Juyoung LeeJuyoung Lee
Brown University

Organizational Characteristics And Environmental Outcomes: Hierarchical And Geographic Positions Of Corporate Establishments In Large Chemical Manufacturing Firms.

This study examines the environmental outcomes of large firms' corporate establishments with emphasis on their organizational characteristics. Empirically, it analyzes 71 chemical manufacturing companies and their more than 20,000 corporate establishments in the US. Among several organizational characteristics, I highlight the hierarchical and geographic positions of corporate establishments within the company in the light of two prevailing systems of large companies, i.e., organizational hierarchization and geographic diversification.

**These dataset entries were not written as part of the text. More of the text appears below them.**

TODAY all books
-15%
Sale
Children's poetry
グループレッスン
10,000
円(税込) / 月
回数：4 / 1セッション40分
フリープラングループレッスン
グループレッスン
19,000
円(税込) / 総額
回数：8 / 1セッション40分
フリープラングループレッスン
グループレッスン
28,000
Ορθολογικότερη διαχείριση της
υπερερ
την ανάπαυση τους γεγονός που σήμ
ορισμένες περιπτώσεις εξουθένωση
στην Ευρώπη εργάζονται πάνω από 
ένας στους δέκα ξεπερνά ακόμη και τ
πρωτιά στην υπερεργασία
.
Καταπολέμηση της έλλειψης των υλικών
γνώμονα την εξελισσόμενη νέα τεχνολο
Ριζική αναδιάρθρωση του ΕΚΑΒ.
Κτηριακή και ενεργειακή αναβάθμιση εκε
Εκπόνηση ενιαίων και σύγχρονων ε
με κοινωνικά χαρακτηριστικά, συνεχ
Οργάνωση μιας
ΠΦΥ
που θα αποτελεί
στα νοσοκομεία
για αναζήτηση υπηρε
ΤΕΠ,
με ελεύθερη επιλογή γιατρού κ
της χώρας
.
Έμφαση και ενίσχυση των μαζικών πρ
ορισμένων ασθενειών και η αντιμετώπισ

My multilevel statistical analysis demonstrated that corporate establishments that are hierarchically and geographically distant from their headquarter companies were more likely to take charge of industrial activities that cause pollution. With respect to environmental performance, higher levels of chemical hazards were generated in industrial plants that occupied lower levels in the corporate hierarchy. In addition, non-local plants operating in strong environmental states presented greater environmental hazards than local firms because of the negligible effects of state-level environmental policies on these non-local plants.

Biography

Juyoung Lee is a Ph.D. candidate in the Department of Sociology at Brown University. Her research interests lie in the intersection of urban, political, and organizational sociology. In her dissertation project, she examines how the political economy shapes the distribution of toxic chemicals from industrial facilities across U.S. neighborhoods. In particular, one of her research questions concerns how the hierarchical and geographic restructuring of firm's business activities, in conjunction with neighborhood characteristics and state governments' environmental policies, shapes the environmental performance of polluting plants. Her dissertation research project has been awarded an NSF Doctoral Dissertation Improvement Grant in 2014. Before coming to Brown, she received a BA in 2005 and MA in 2007 from Korea University, where she studied sociology. She also worked as an assistant researcher for the Korean Women's Development Institute from 2007 to 2010.